I think they've built up a decent amount of anticipation for their devices.
And on the dev side I only know slightly more iOS devs than WP7 devs right now
(and far more than Android devs). That's kind of crazy since there are 120M
iOS devices and no WP7 devices shipped. I wouldn't be surprised if others were
seeing a similar phenomena.

And remember MS kept Kin underwraps until a month before shipping, and you see
how well that went. :-)

------
prototype56
I am going to get this just for zune integration .

------
tajddin
I think Microsoft has a lot riding on this platform and as such they'll be
pumping a lot of cash into the marketing and promotion of this release. From a
software standpoint, I'm quite excited about the .NET experience I'll be able
to harness in order to create apps -- Microsoft will be able to leverage
existing .NET developers like me to quickly grow the Windows Phone app
catalog.

As far as the interface is concerned, I like it. It's different and data-
centric, unlike most of the alternatives.

------
jsz0
I think WM7 will be at least a modest success for Microsoft. The Android
handset makers are pushing the platform in a weird direction.
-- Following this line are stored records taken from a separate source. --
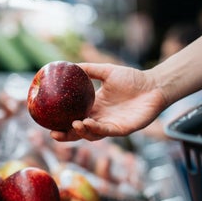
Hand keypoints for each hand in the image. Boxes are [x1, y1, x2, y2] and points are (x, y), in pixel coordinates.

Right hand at [50, 63, 167, 141]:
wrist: (154, 84)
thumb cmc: (132, 79)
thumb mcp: (106, 71)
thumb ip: (88, 69)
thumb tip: (68, 64)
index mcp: (94, 107)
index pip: (74, 118)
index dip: (61, 123)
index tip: (47, 121)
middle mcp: (100, 119)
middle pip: (79, 132)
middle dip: (66, 136)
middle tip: (53, 134)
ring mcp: (111, 126)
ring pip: (92, 135)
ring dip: (81, 132)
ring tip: (74, 124)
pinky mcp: (122, 129)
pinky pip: (106, 131)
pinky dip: (96, 129)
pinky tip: (87, 122)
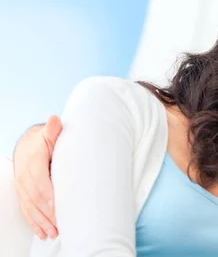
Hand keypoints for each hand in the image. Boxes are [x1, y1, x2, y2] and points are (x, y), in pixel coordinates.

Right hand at [13, 115, 61, 238]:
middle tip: (59, 225)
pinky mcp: (23, 194)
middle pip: (36, 198)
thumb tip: (54, 120)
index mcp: (34, 162)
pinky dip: (34, 223)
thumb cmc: (44, 140)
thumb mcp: (49, 133)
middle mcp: (25, 176)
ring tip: (53, 233)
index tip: (56, 205)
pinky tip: (42, 233)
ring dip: (42, 222)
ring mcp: (23, 187)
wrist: (27, 145)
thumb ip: (52, 129)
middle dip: (47, 213)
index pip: (39, 180)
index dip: (47, 194)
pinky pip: (26, 210)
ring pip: (31, 207)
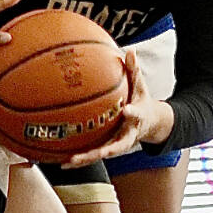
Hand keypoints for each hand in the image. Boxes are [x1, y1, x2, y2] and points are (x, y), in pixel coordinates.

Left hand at [63, 48, 170, 166]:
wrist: (150, 124)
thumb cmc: (141, 101)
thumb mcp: (141, 87)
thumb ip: (135, 70)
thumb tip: (130, 50)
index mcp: (137, 118)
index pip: (136, 115)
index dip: (132, 113)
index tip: (127, 110)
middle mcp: (127, 135)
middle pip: (115, 146)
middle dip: (103, 151)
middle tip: (91, 153)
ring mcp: (116, 144)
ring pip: (100, 155)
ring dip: (85, 159)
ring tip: (68, 162)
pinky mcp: (108, 148)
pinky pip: (92, 154)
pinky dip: (79, 158)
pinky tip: (62, 162)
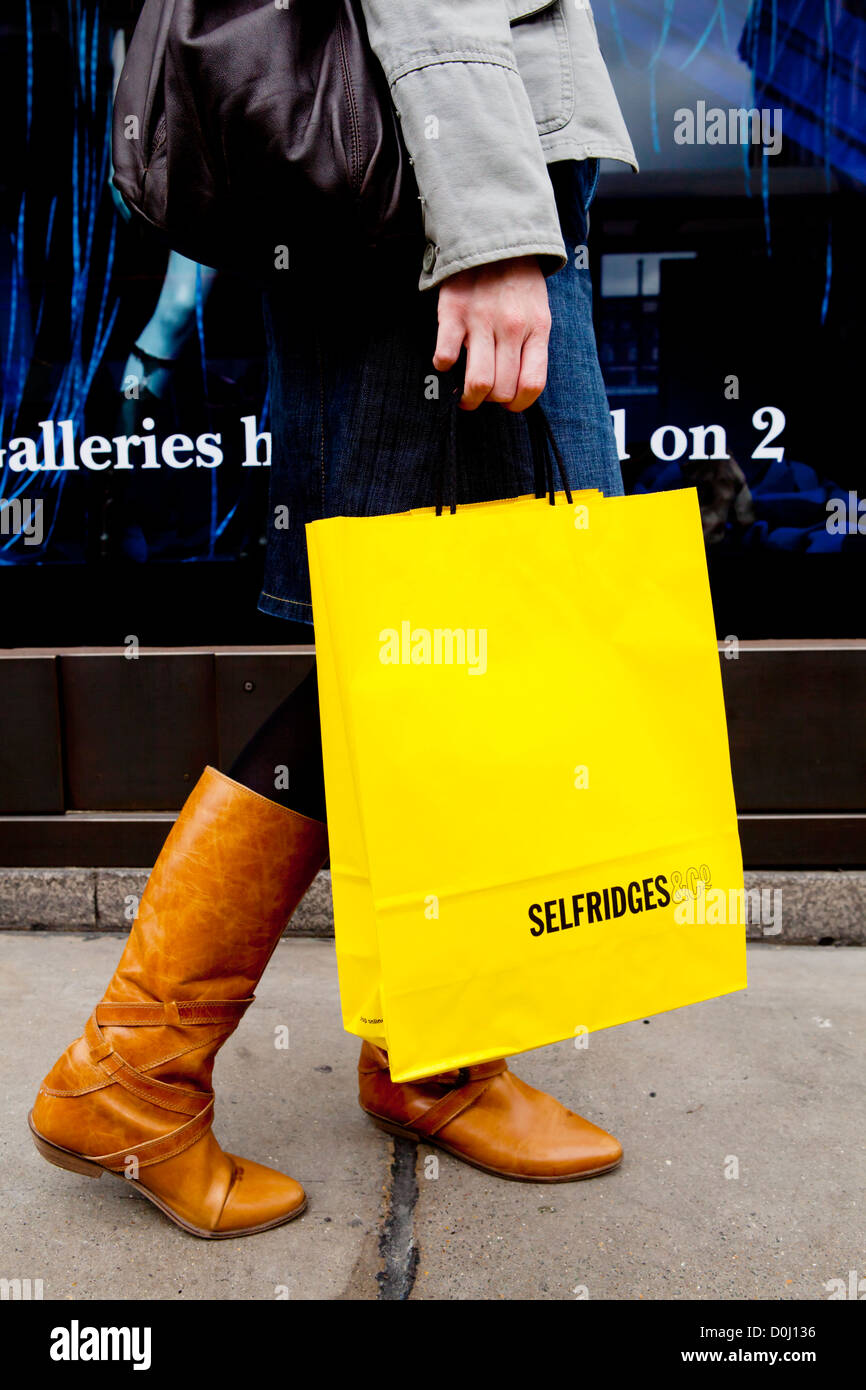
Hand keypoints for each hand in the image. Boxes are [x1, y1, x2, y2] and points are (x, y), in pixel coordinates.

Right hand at [434, 256, 550, 411]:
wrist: (492, 237)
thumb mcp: (537, 311)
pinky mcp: (454, 313)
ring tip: (465, 395)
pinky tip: (447, 360)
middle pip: (502, 389)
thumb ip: (530, 346)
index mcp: (536, 328)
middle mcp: (511, 327)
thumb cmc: (517, 283)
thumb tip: (516, 387)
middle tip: (482, 396)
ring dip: (469, 397)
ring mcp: (482, 320)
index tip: (508, 404)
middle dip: (491, 401)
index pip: (532, 384)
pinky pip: (446, 356)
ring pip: (478, 382)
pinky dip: (444, 365)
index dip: (518, 404)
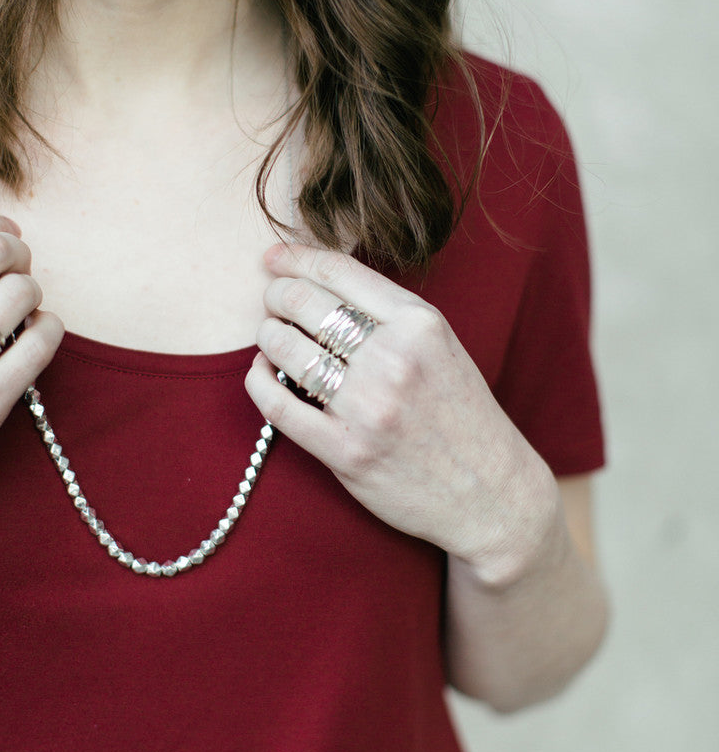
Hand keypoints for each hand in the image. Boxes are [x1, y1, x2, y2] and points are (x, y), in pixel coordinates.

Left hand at [245, 244, 557, 581]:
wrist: (491, 494)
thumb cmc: (461, 416)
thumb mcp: (441, 347)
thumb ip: (390, 315)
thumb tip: (319, 281)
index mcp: (420, 324)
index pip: (338, 272)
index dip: (296, 258)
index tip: (274, 258)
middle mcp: (394, 359)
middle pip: (304, 303)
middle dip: (277, 295)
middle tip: (272, 301)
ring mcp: (369, 407)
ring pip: (286, 350)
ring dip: (268, 336)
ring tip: (270, 337)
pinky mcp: (346, 452)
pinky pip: (279, 406)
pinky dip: (259, 382)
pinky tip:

Larger handsets
& more software complexity. I think there's probably a lot of people out there
who don't want either an iPhone or an Android device for various reasons. Most
of them are probably RIM users today due to the simplicity of BBOS. WM7 will
be a legitimate option for them. I could see WM7 having a 10-20% market share
within a few years.

------
nopal
On a side note, this is one of the most well-formatted blogs that I've seen
from Microsoft. I usually find MS blog posts very hard to read, and usually
end up not doing so.